No, that’s not what I mean by ‘falsifiable’.

That there exists some external force or entity that is completely outside the realm of anything observable is not a falsifiable claim, because there is absolutely nothing we could ever observe that would absolutely contradict it. It is, quite simply, not a statement about the observable universe, so it’s definitionally outside the domain of science. Science will never disprove the existence of Heaven, because Heaven is by definition not observable.

That’s a very different kind of claim from “If you’d sneakily observed Jesus’ crucifixion and followed him as he was buried, you’d eventually see him come back to life, move a stone away from his tomb, and wander up into Heaven after having a few chats with friends”.

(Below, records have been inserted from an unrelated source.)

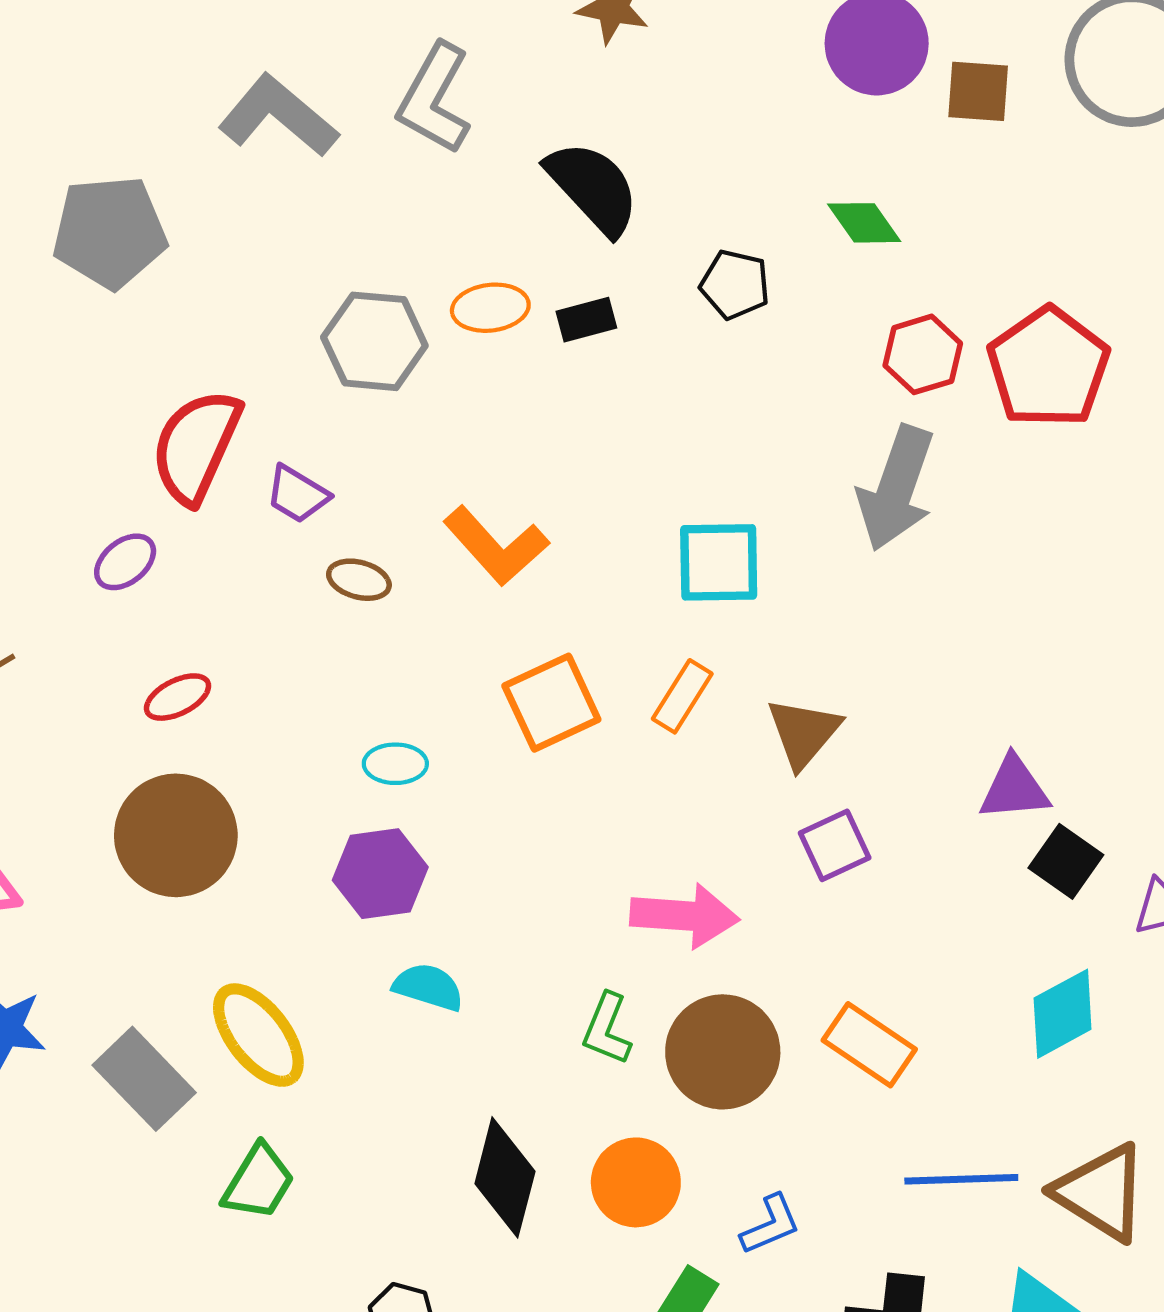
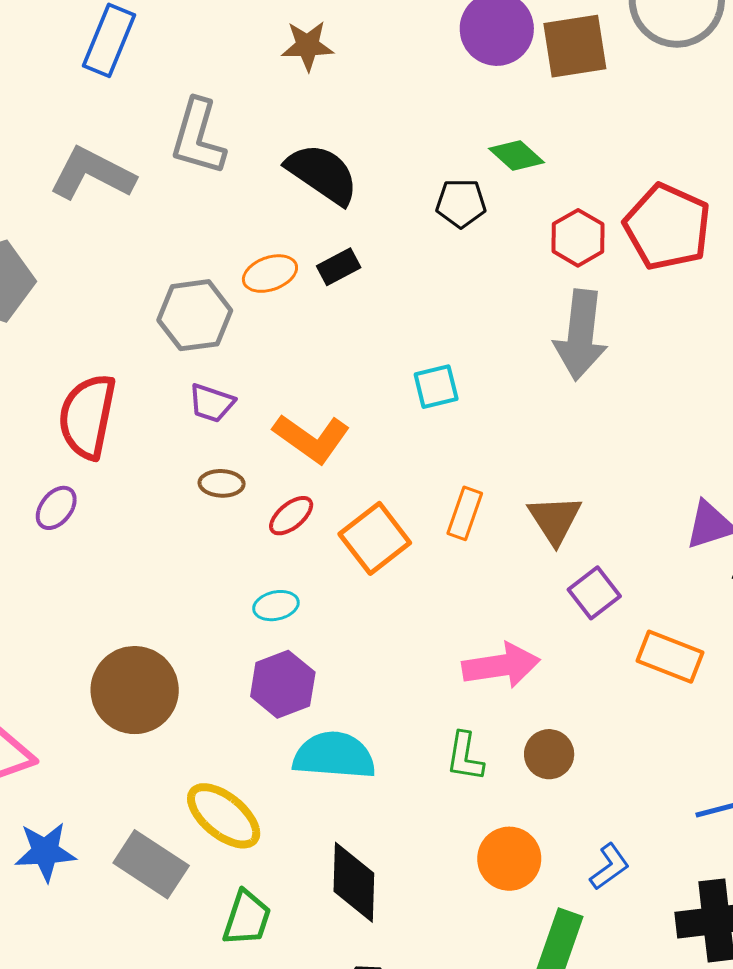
brown square: (978, 91) -> (575, 46), size x1.4
black pentagon: (735, 284) -> (461, 203), moved
purple trapezoid: (297, 494) -> (212, 403), moved
cyan square: (719, 562) -> (436, 387), moved, size x0.7
red ellipse: (178, 697) -> (291, 516), moved
cyan semicircle: (428, 987) -> (334, 756), size x1.6
orange rectangle: (869, 1045) -> (670, 657), moved
brown circle: (723, 1052) -> (549, 754), size x0.6
black diamond: (505, 1177) -> (354, 882), moved

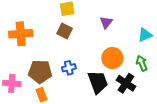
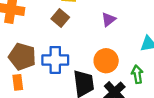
blue cross: (69, 68) -> (55, 60), size x1.6

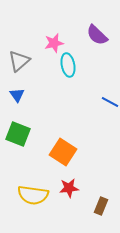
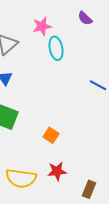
purple semicircle: (97, 35) -> (85, 18), size x0.7
orange square: (63, 152) -> (51, 135), size x0.6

To be clear, I’m not saying that those religious claims have been absolutely proven false, only that they hypothetically could be proven false. Of course, there are other religious claims that have been proven false, like young earth creationism, but those have a funny habit of being either abandoned or significantly re-interpreted after conflicting facts come about. It’s also probably just a coincidence that the more fantastical claims all tend to be from long enough ago that gaps in the historical record provide a significant amount of fuzziness. Why God got tired of performing miracles after the invention of the camera is just one of those mysteries.

It needs to be emphasized that I am not making the absolute positive claim that Muhammad never flew to Jerusalem. What I’m saying is that someone with sufficient information could possibly make a clear determination of the truth. Muhammad himself, for instance, presumably knew the truth of the matter. It’s falsifiable in that it could be falsified given sufficient observed information, unlike the existence of Heaven, which categorically cannot be.

(It’s also worth mentioning that the Qur’an itself actually contains only the slightest and briefest mention of the Night Journey; the story is greatly expanded upon in the hadiths, which he himself did not directly write but are rather traditionally attributed to him).